C'est désormais une chose admise : la scène de Detroit nous offre le rap le plus affriolant de cette fin de décennie. En cette année 2019 où il semble pour de bon sur tous les écrans radar, le buzz est venu des ShittyBoyz, avec la sortie cet été de l'album 3-Peat, suivi peu après par un solo de BabyTron, le membre le plus éminent du trio. Si ces trois-là ont su capter l'attention, c'est qu'ils sont apparus comme le groupe manifeste d'un nouveau mouvement, et qu'ils se sont illustrés dans trois dimensions : le son, le thème et l'apparence.
Musicalement parlant, le trio exploite au mieux la musique électronique pleine de vigueur et d'adrénaline typique du rap de Detroit. Jusqu'ici, on pensait celle-ci apparentée à la techno locale, ou qu'elle descendait de l'electro rap d'antan. Mais en vérité, elle s'inspirait de la sœur pop de ce dernier, la freestyle music des années 80. Helluva, le producteur phare de l'endroit, qui a collaboré avec le trio, a récemment craché le morceau : il est épris de ce genre qui a déjà inspiré SOB X RBE, les cousins californiens des rappeurs de Detroit.

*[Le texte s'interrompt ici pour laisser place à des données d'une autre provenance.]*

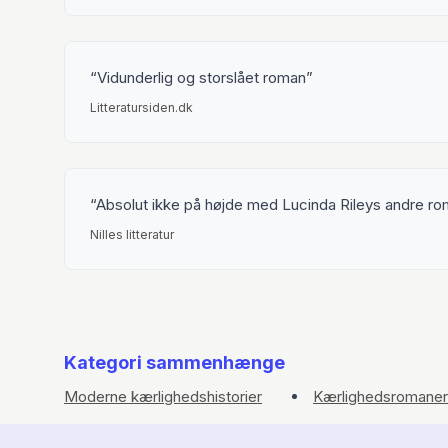
Vidunderlig og storslået roman
Litteratursiden.dk
Absolut ikke på højde med Lucinda Rileys andre r
Nilles litteratur
Kategori sammenhænge
Moderne kærlighedshistorier
Kærlighedsromaner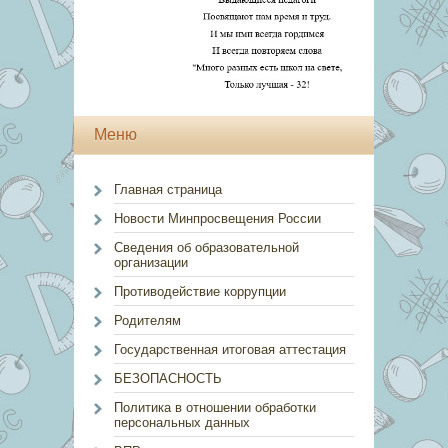
Меню
Главная страница
Новости Минпросвещения России
Сведения об образовательной
организации
Противодействие коррупции
Родителям
Государственная итоговая аттестация
БЕЗОПАСНОСТЬ
Политика в отношении обработки
персональных данных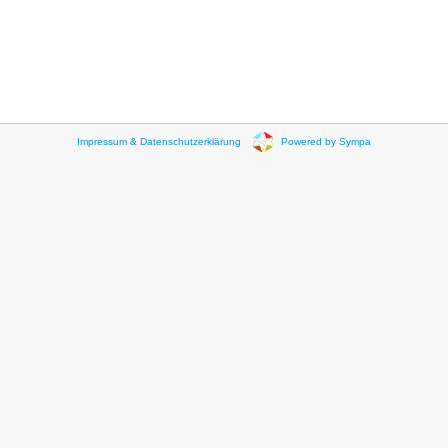
Impressum & Datenschutzerklärung
Powered by Sympa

Et cette fois, plus personne ne se cache : les morceaux de 3-Peat sont construits sur des samples de tubes de cette musique, comme le "What Will I Do" de Timmy ou le "I Want You" de Shana. L'electro rap a aussi sa place avec le "Planet Rock" d'Afrika Bambaataa. Et ces pillages sont à peine maquillés, comme dans le cas de "Spirit Bomb", qui reprend quasiment tel quel un autre titre de Shana, "Falling Slowly".
Les ShittyBoyz, toutefois, ne se contentent pas de piller ces morceaux. Comme avec ce dernier titre ou "Last Dragon", tous deux irrésistibles, ils les transcendent. Ils en conservent l'énergie, mais ils troquent les gentilles chansons d'amour d'origine pour les raps de délinquants de vigueur à Detroit.
Les jeunes garçons que sont BabyTron, StanWill et TrDee optent toutefois pour un gangstérisme de leur génération, un gangstérisme 2.0. Ils s'inscrivent dans une tendance récente, celle du scam rap, dont le sujet de prédilection, plutôt que le deal de drogue comme chez leurs aînés, est la fraude à la carte bancaire. D'autres à Detroit représentent mieux ce sous-genre, tels Teejayx6 et Kasher Quon. Chez les Shitty Boyz, d'autres préoccupations se devinent, comme celles, typiquement adolescentes, pour les filles et les jeux vidéo. Mais à bien des égards, ils sont supérieurs à leurs confrères.
Indépendamment du thème, ces garçons jouent habilement de raps délivrés off-beat et à toute allure, et prompts à la punchline mémorable. Toutefois, l'un d'eux se détache : BabyTron. Et pour ne rien gâcher, il se distingue aussi par son look, assez inhabituel pour un rappeur. Contrairement aux deux autres, ce garçon maigrichon qui entretient le mystère sur ses origines ethniques, a un visage pâle, agrémenté d'une coupe à la Beatles et d'un délicat duvet juvénile au-dessus de la lèvre. Par la volubilité de ses raps, par ses traits distinctifs extra-musicaux, il est l'arme décisive des ShittyBoyz, celui qui fait que la musique du trio fonctionne et qu'elle mérite tous les égards, même si, visiblement, elle est une recette.